How it all started: the OM 312 was unveiled in 1949 with a displacement of 4.6 litres and an output of 90 hp.

A false start that turned out well in the end. The history of the 300 engine series, launched in 1949 for light and medium-duty commercial vehicles, was certainly not without drama.

Deep in the company archives were design drawings for an engine with the model designation OM 302 that had never been built. Conceived in the late 1930s, the engine had been conceived for use with small and medium-duty commercial vehicles and intended to power both in-house trucks and the Opel Blitz, a three-tonne vehicle very popular with the German army at the time.

Resolution to lose weight

It was precisely in this truck category that Mercedes-Benz had one small problem at the time: the company’s three-tonne L 3000 was just a little too heavy. For the same ‘contingency weight’ of two L 3000s it was possible to manufacture three equivalent Opel Blitz trucks. The Opel Blitz’s operational weight was around 20 percent lighter than that of the L 3000, and the Opel Blitz was also a robust and inexpensive vehicle.

Against this background, in autumn 1938 General Manager Dr. Wilhelm Kissel called for the development of a three-tonne vehicle that would be as light and as inexpensive as the Opel Blitz. The Gaggenau plant was commissioned with the order. From 1938 onwards developers at Gaggenau worked on the design of a four-cylinder diesel engine for light trucks. It was given the model designation OM 301 and was to achieve the unusually high rated engine speed of 3000/min. By comparison, 2200/min was a more common engine speed at the time. Equally unusual features of this engine were its bore and stroke parameters of 90/120 millimetres respectively – dimensions that would feature in all light diesel engines manufactured by Mercedes-Benz for many years to come.

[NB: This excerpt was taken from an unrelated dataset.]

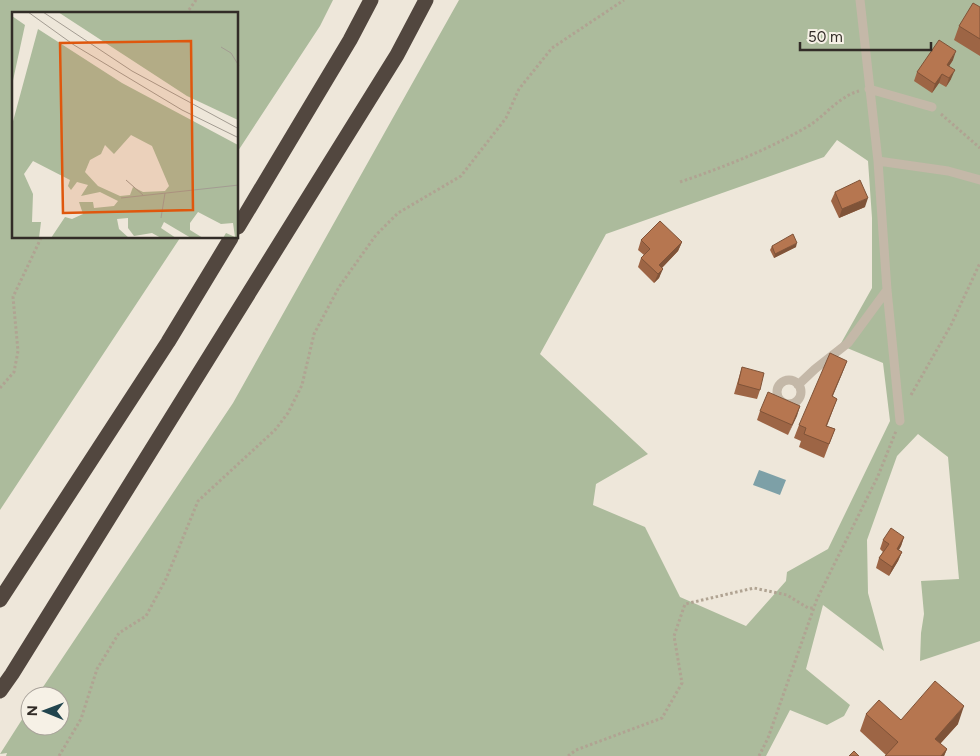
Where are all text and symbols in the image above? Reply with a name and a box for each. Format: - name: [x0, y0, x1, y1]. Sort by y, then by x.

“OM 302” was in-house code for the corresponding six-cylinder engine that designer Adolf Wente began work on in June 1940. The specifications were clear: as low a curb weight as possible, yet with a power rating of 80 hp and thus a relatively high rated speed of 3000/min. By comparison, the standard OM 65/4 engine used in the L 3000 was relatively heavy and reached its 70 hp rated output at 2250/min.